What the task asks ▸ What lines of the data below hold the string "down"? Copy each one out.
Input Start Marker
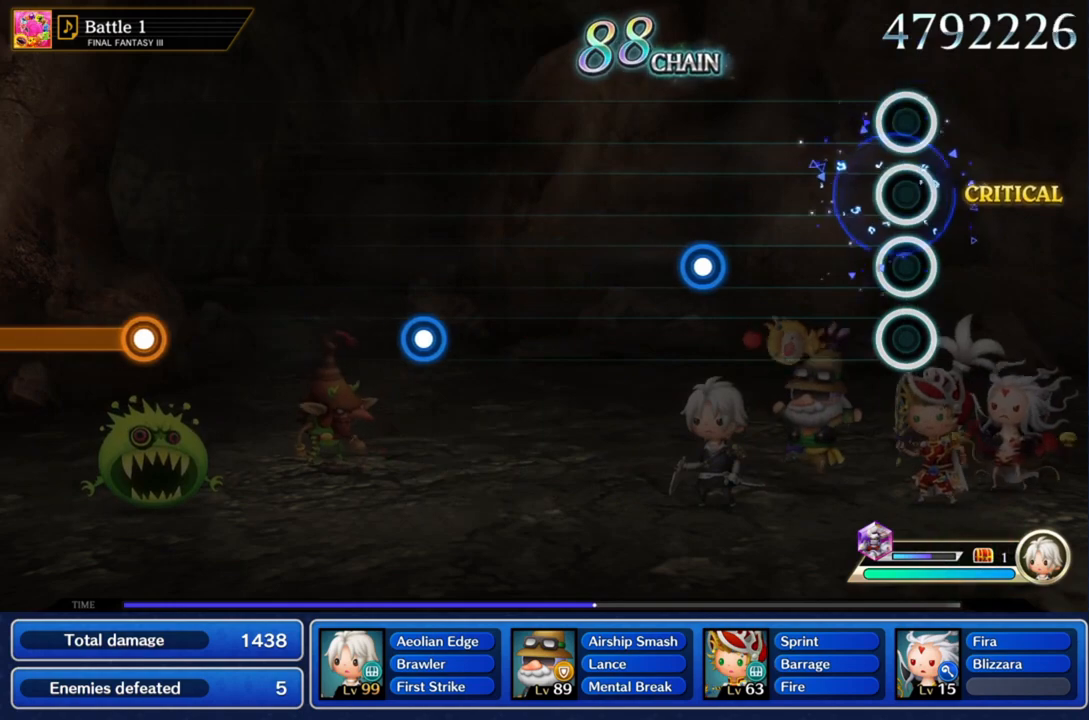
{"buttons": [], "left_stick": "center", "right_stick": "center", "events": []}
Input End Marker
Input Start Marker
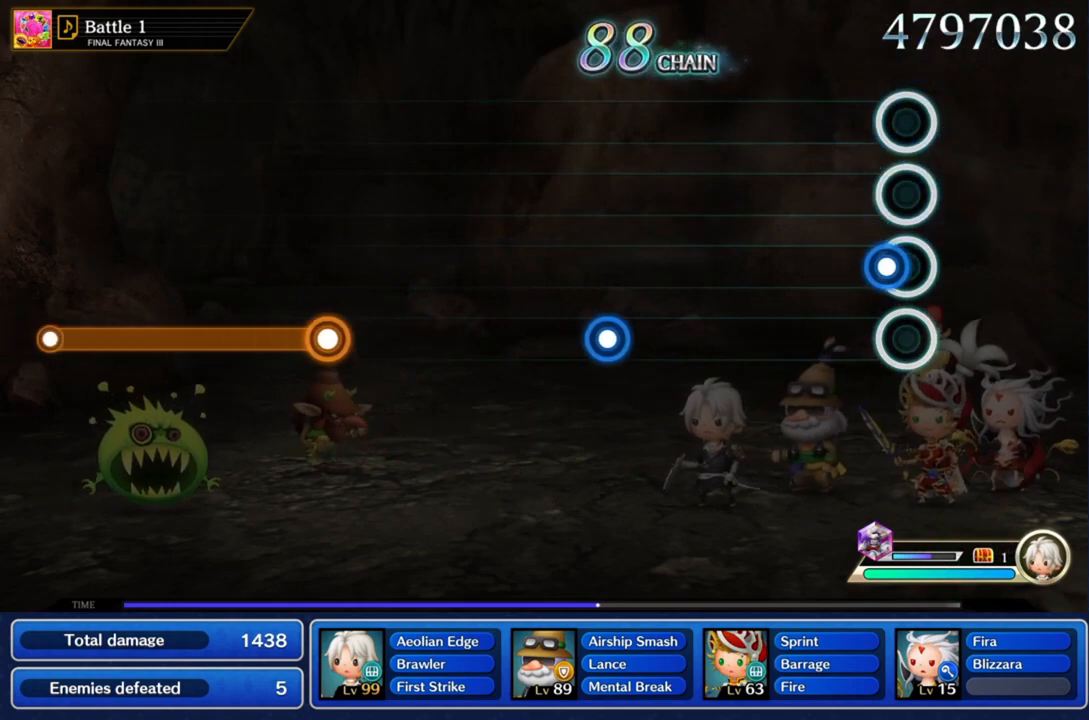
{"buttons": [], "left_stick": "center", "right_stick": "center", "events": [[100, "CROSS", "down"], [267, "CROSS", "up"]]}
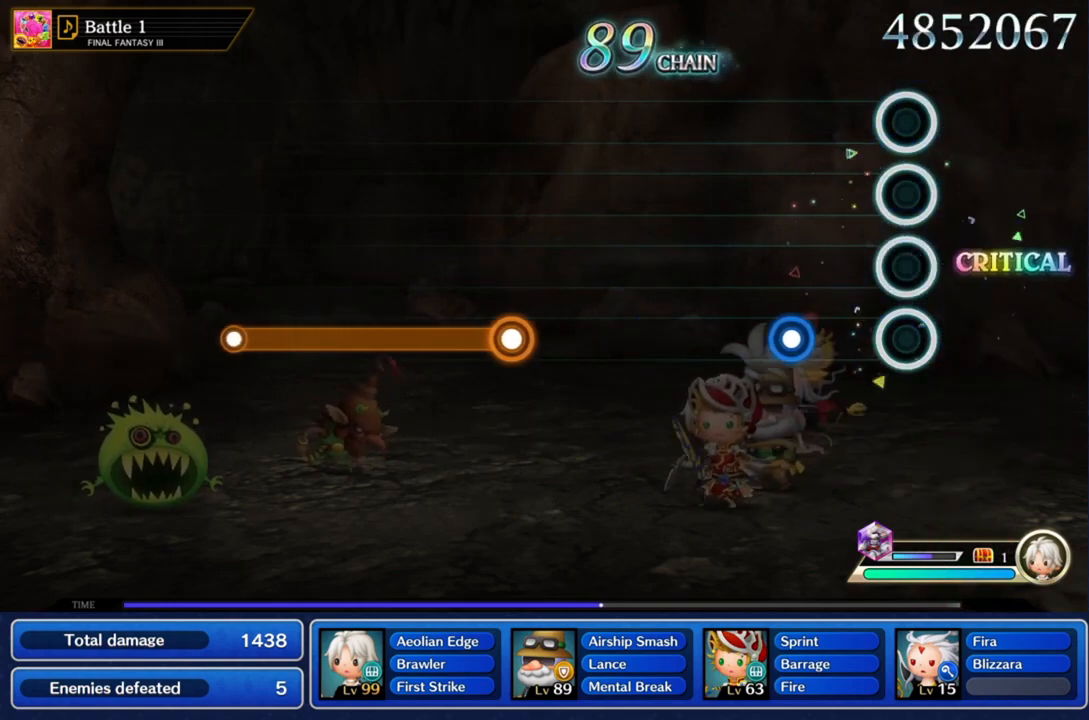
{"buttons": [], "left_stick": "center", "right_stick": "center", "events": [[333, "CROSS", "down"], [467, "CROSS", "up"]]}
Input End Marker
Exercise result ▸
{"buttons": [], "left_stick": "center", "right_stick": "center", "events": [[100, "CROSS", "down"], [267, "CROSS", "up"]]}
{"buttons": [], "left_stick": "center", "right_stick": "center", "events": [[333, "CROSS", "down"], [467, "CROSS", "up"]]}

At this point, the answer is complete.